» Page extract:
┌──
Streaming text-to-speech via SSE. Returns { audio, subtitle, extraInfo, traceId } — a ReadableStream<Buffer> of audio chunks plus three promises resolved from the final aggregated chunk: the subtitle file URL (string | undefined), the parsed extraInfo (ExtraInfo | undefined — audio length, size, billable characters, …), and the traceId (string | undefined) for MiniMax support.

Drain audio first. subtitle, extraInfo, and traceId only settle once audio is being consumed (reading audio is what pumps the underlying SSE source). Awaiting them before reading or cancelling audio will hang. Use Promise.all([drainAudio, extraInfo]) if you need both concurrently. None of them ever reject — they resolve to undefined on early end, API error, transport error, or cancellation.

streamOptions.excludeAggregatedAudio follows the MiniMax API default (false — the final chunk re-includes the full re-concatenated clip). That aggregated audio is never enqueued either way, so extraInfo/traceId are unaffected by this flag. Pass { excludeAggregatedAudio: true } to skip the redundant re-transmit and save bandwidth.

WAV format is not supported in streaming mode.

const { audio, subtitle, extraInfo, traceId } = await client.synthesizeStream({
  text: 'Hello, streaming world!',
  voiceSetting: { voiceId: 'English_expressive_narrator' },
  audioSetting: { format: 'mp3' },
  streamOptions: { excludeAggregatedAudio: true }, // optional — saves bandwidth
  subtitleEnable: true,                   // optional
  subtitleType: 'word_streaming',         // 'word_streaming' is streaming-only
})
└──
» Instruction A: Put the records into a Markdown table with the columns Row and Line, starting with the line containing "phylum: Tracheophyta" and going on through the end of the records. Number each line in the Row column and leave out blank lines.
The text-to-speech excerpt and the records come from unrelated sources.

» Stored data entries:
┌──
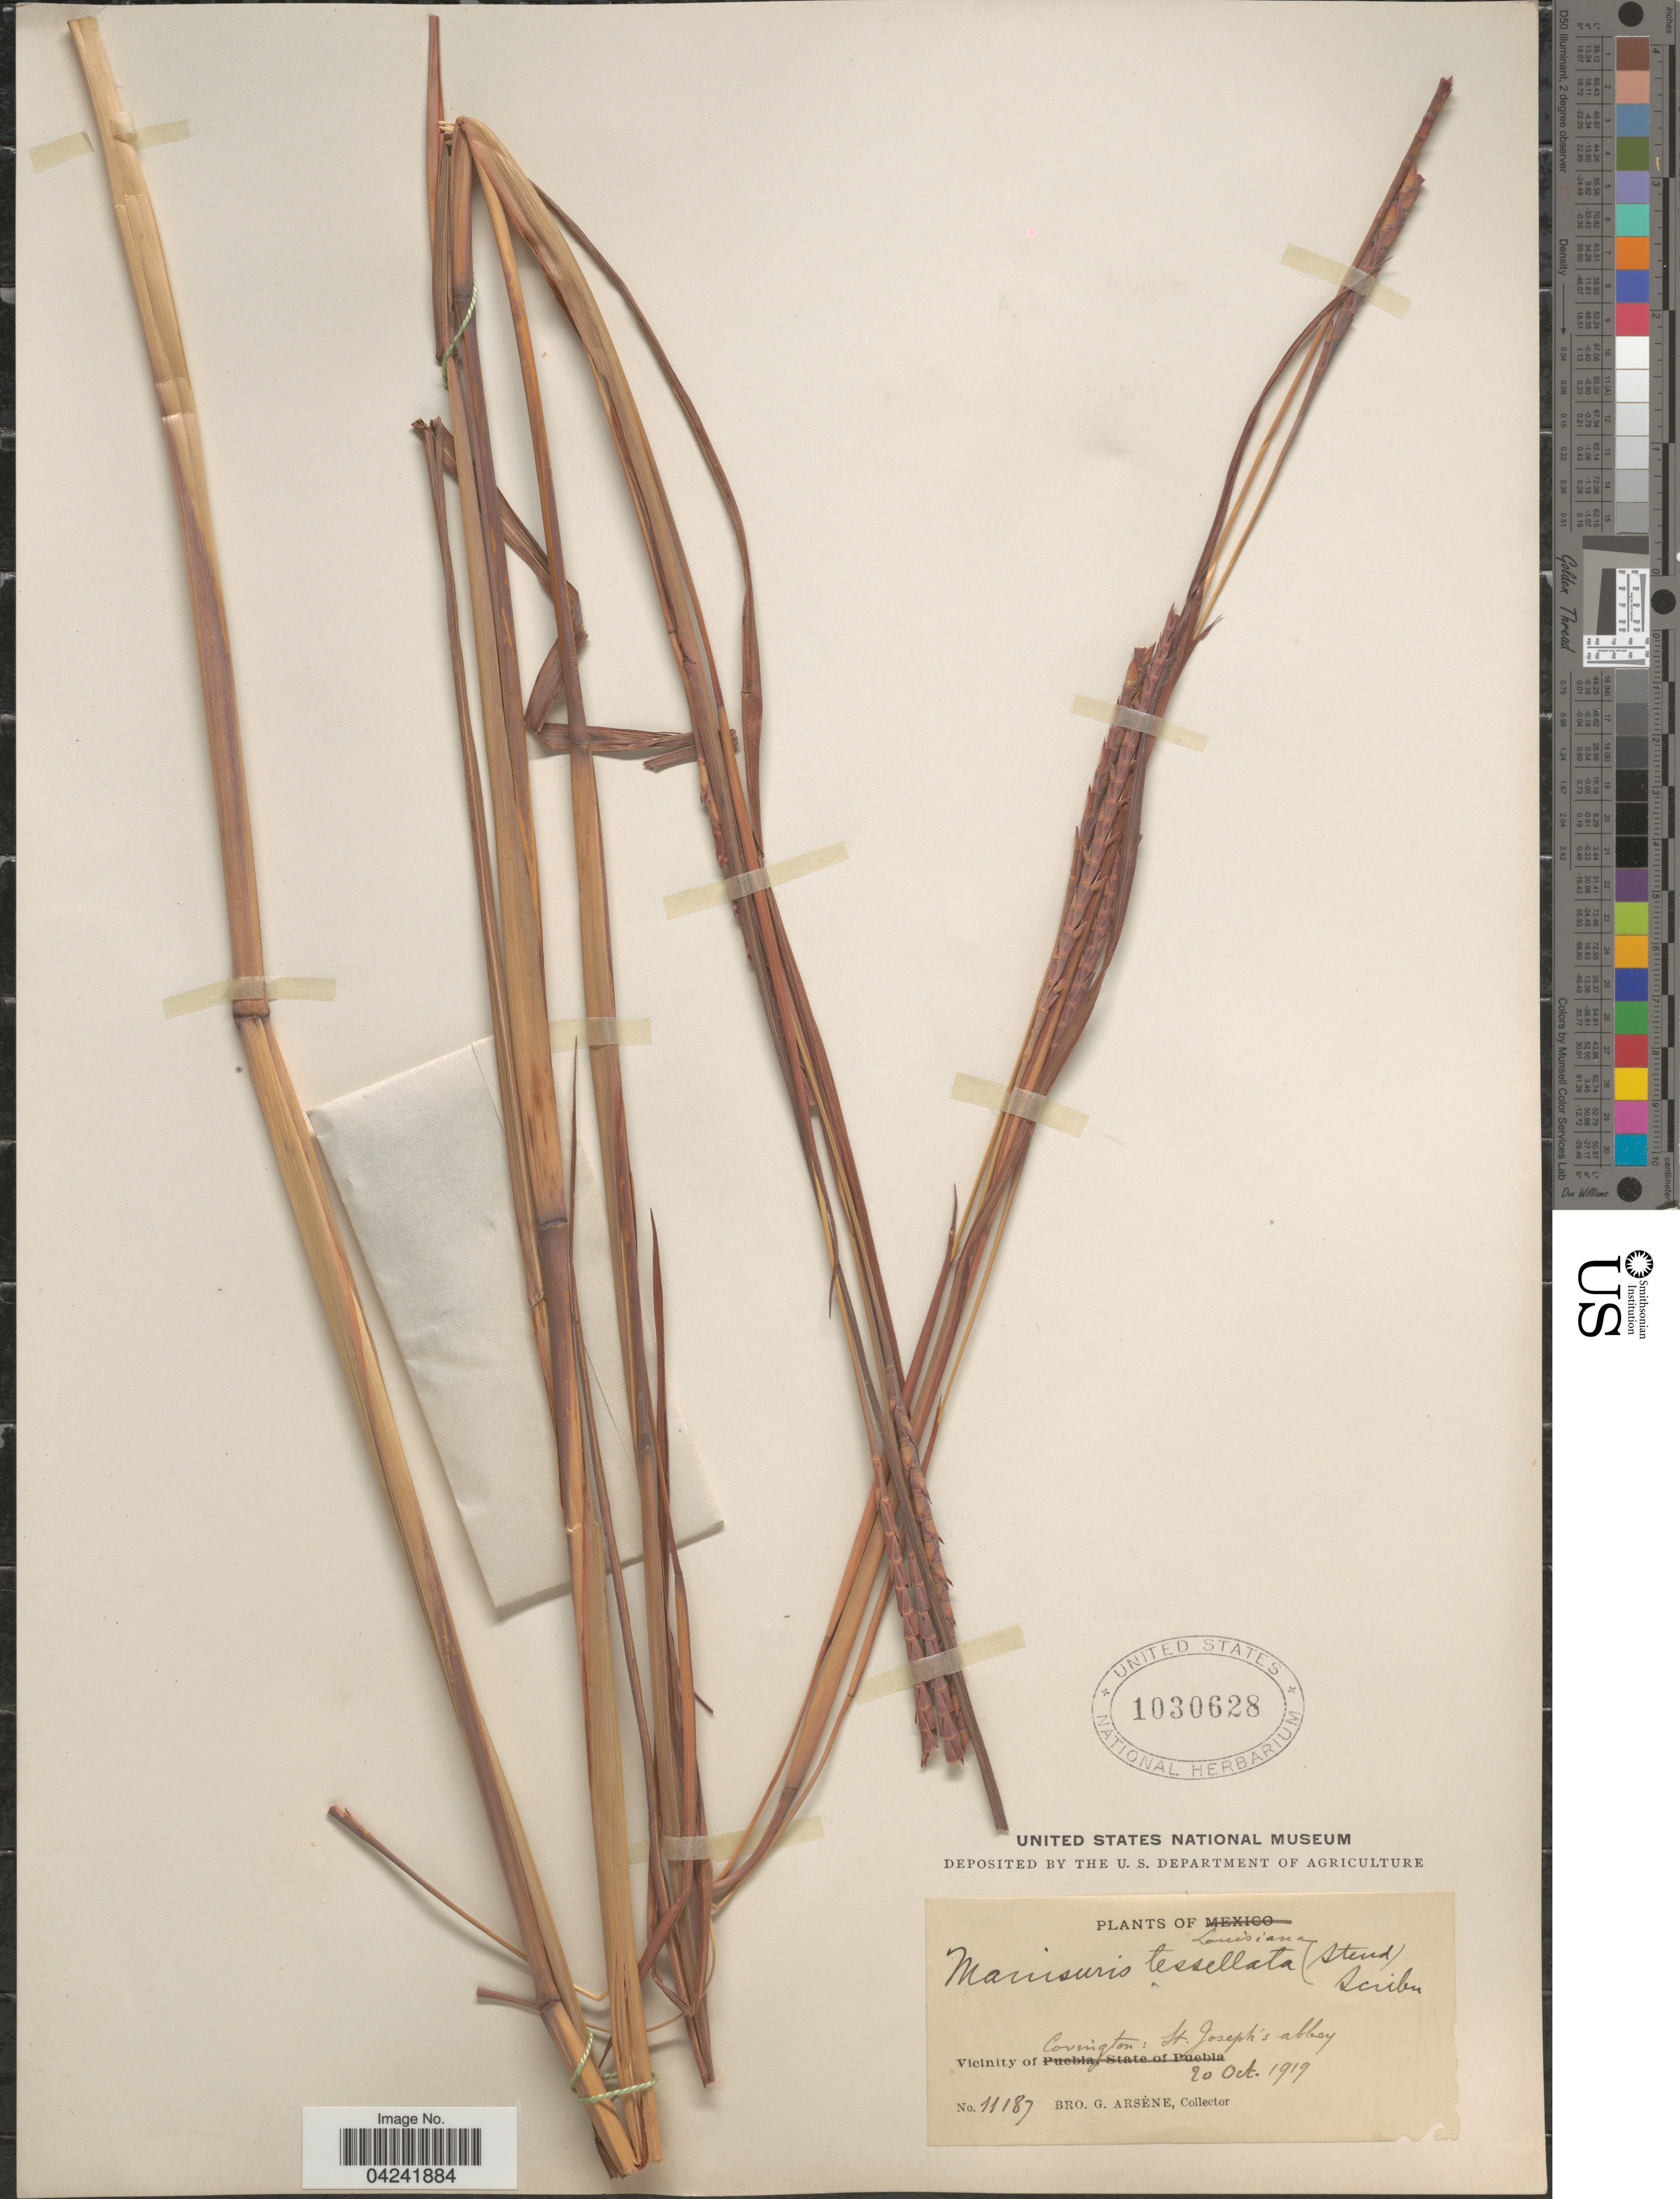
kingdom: Plantae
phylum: Tracheophyta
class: Liliopsida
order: Poales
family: Poaceae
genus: Mnesithea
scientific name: Mnesithea tessellata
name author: (Steud.) de Koning & Sosef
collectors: Bro. G. Arsène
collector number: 11187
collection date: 1919-10-20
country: United States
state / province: Louisiana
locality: Vicinity of Covington: St. Joseph's abbey.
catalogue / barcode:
└──
» Instruction B: Transcribe the text-to-speech excerpt word for word, starting with "Drain audio first." and going on through "and save bandwidth.".

» Exercise solution A:
| Row | Line |
|---|---|
| 1 | phylum: Tracheophyta |
| 2 | class: Liliopsida |
| 3 | order: Poales |
| 4 | family: Poaceae |
| 5 | genus: Mnesithea |
| 6 | scientific name: Mnesithea tessellata |
| 7 | name author: (Steud.) de Koning & Sosef |
| 8 | collectors: Bro. G. Arsène |
| 9 | collector number: 11187 |
| 10 | collection date: 1919-10-20 |
| 11 | country: United States |
| 12 | state / province: Louisiana |
| 13 | locality: Vicinity of Covington: St. Joseph's abbey. |
| 14 | catalogue / barcode: |

» Exercise solution B:
Drain audio first. subtitle, extraInfo, and traceId only settle once audio is being consumed (reading audio is what pumps the underlying SSE source). Awaiting them before reading or cancelling audio will hang. Use Promise.all([drainAudio, extraInfo]) if you need both concurrently. None of them ever reject — they resolve to undefined on early end, API error, transport error, or cancellation.

streamOptions.excludeAggregatedAudio follows the MiniMax API default (false — the final chunk re-includes the full re-concatenated clip). That aggregated audio is never enqueued either way, so extraInfo/traceId are unaffected by this flag. Pass { excludeAggregatedAudio: true } to skip the redundant re-transmit and save bandwidth.